Agents biologiques : ces médicaments ciblent spécifiquement les voies inflammatoires impliquées dans le psoriasis. Ils incluent des inhibiteurs du TNF-alpha, des inhibiteurs de l’IL-17 et de l’IL-23, et sont indiqués pour les formes modérées à sévères.

Photothérapie : l’utilisation de la lumière UVB ou UVA (avec ou sans psoralène) peut être efficace, en particulier pour les patients qui ne répondent pas aux traitements topiques.

Communication avec le patient

Questions essentielles à poser

Durée et évolution : « Depuis combien de temps avez-vous ces symptômes, et ont-ils évolué avec le temps ? »

Localisation : « Pouvez-vous me montrer où les lésions ou les symptômes apparaissent sur votre corps ? »

Facteurs déclenchants : « Avez-vous remarqué si certains produits, aliments ou situations aggravent vos symptômes ? »

Traitements antérieurs : « Avez-vous déjà utilisé des traitements pour cela ? Si oui, lesquels et avec quel résultat ? »

Antécédents médicaux : « Avez-vous d’autres pathologies ? »

Les faux pas à éviter

Ne pas généraliser les traitements : chaque cas est unique. Évitez de recommander des traitements universels sans connaître les spécificités du patient.
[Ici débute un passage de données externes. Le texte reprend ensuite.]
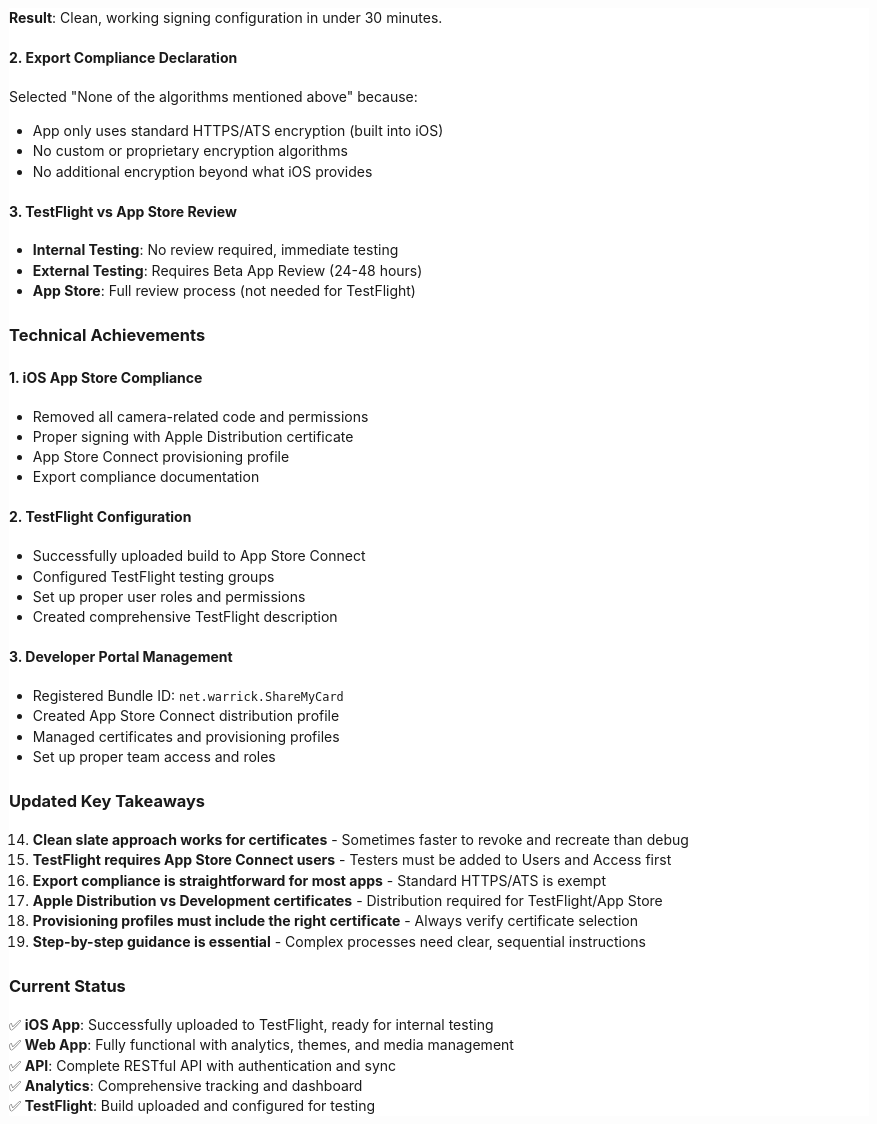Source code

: **Result**: Clean, working signing configuration in under 30 minutes.

#### 2. **Export Compliance Declaration**
Selected "None of the algorithms mentioned above" because:
- App only uses standard HTTPS/ATS encryption (built into iOS)
- No custom or proprietary encryption algorithms
- No additional encryption beyond what iOS provides

#### 3. **TestFlight vs App Store Review**
- **Internal Testing**: No review required, immediate testing
- **External Testing**: Requires Beta App Review (24-48 hours)
- **App Store**: Full review process (not needed for TestFlight)

### Technical Achievements

#### 1. **iOS App Store Compliance**
- Removed all camera-related code and permissions
- Proper signing with Apple Distribution certificate
- App Store Connect provisioning profile
- Export compliance documentation

#### 2. **TestFlight Configuration**
- Successfully uploaded build to App Store Connect
- Configured TestFlight testing groups
- Set up proper user roles and permissions
- Created comprehensive TestFlight description

#### 3. **Developer Portal Management**
- Registered Bundle ID: `net.warrick.ShareMyCard`
- Created App Store Connect distribution profile
- Managed certificates and provisioning profiles
- Set up proper team access and roles

### Updated Key Takeaways

14. **Clean slate approach works for certificates** - Sometimes faster to revoke and recreate than debug
15. **TestFlight requires App Store Connect users** - Testers must be added to Users and Access first
16. **Export compliance is straightforward for most apps** - Standard HTTPS/ATS is exempt
17. **Apple Distribution vs Development certificates** - Distribution required for TestFlight/App Store
18. **Provisioning profiles must include the right certificate** - Always verify certificate selection
19. **Step-by-step guidance is essential** - Complex processes need clear, sequential instructions

### Current Status

✅ **iOS App**: Successfully uploaded to TestFlight, ready for internal testing  
✅ **Web App**: Fully functional with analytics, themes, and media management  
✅ **API**: Complete RESTful API with authentication and sync  
✅ **Analytics**: Comprehensive tracking and dashboard  
✅ **TestFlight**: Build uploaded and configured for testing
Surutilisation des corticoïdes : attention à l’excès de crèmes corticoïdes, sur le visage ou d’autres zones sensibles, en raison du risque d’effets secondaires.

Ignorer les soins de la peau : ne sous-estimez pas l’importance des soins de la peau de base : hydratation et protection contre les irritants.

Oublier les comorbidités : surtout dans le cas du psoriasis, il est essentiel de prendre en compte les comorbidités potentielles telles que les troubles cardiovasculaires ou le diabète.